● **Exercise goal**:
Leaving pictures aside, set down each line exactly, from the first line of the data to the line with "pinky dip: (388, 503)", both included.

########

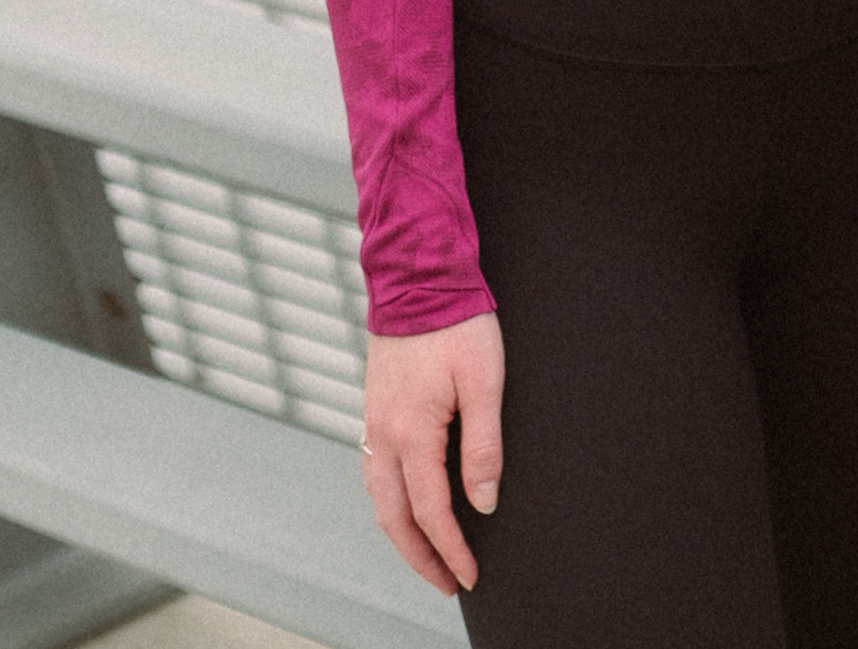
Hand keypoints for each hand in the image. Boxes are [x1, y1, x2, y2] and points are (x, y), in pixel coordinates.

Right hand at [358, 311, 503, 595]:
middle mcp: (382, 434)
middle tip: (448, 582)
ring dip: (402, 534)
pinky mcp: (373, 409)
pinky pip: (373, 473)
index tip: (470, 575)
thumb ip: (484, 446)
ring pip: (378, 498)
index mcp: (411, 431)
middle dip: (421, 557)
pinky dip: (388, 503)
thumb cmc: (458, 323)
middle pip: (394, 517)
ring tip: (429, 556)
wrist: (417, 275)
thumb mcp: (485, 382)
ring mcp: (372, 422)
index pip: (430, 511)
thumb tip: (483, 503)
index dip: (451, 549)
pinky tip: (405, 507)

########

● **Solution for this task**:
Hand keypoints for each hand in the image. Boxes are [x1, y1, x2, y2] and points are (x, y), in pixel coordinates.

Right hand at [358, 311, 503, 595]:
middle mcp: (382, 434)
middle tip: (448, 582)
ring dip: (402, 534)
pinky mcp: (373, 409)
pinky pip: (373, 473)
index tip: (470, 575)
thumb ip: (484, 446)
ring pip: (378, 498)
index mcp: (411, 431)
middle dip: (421, 557)
pinky dip: (388, 503)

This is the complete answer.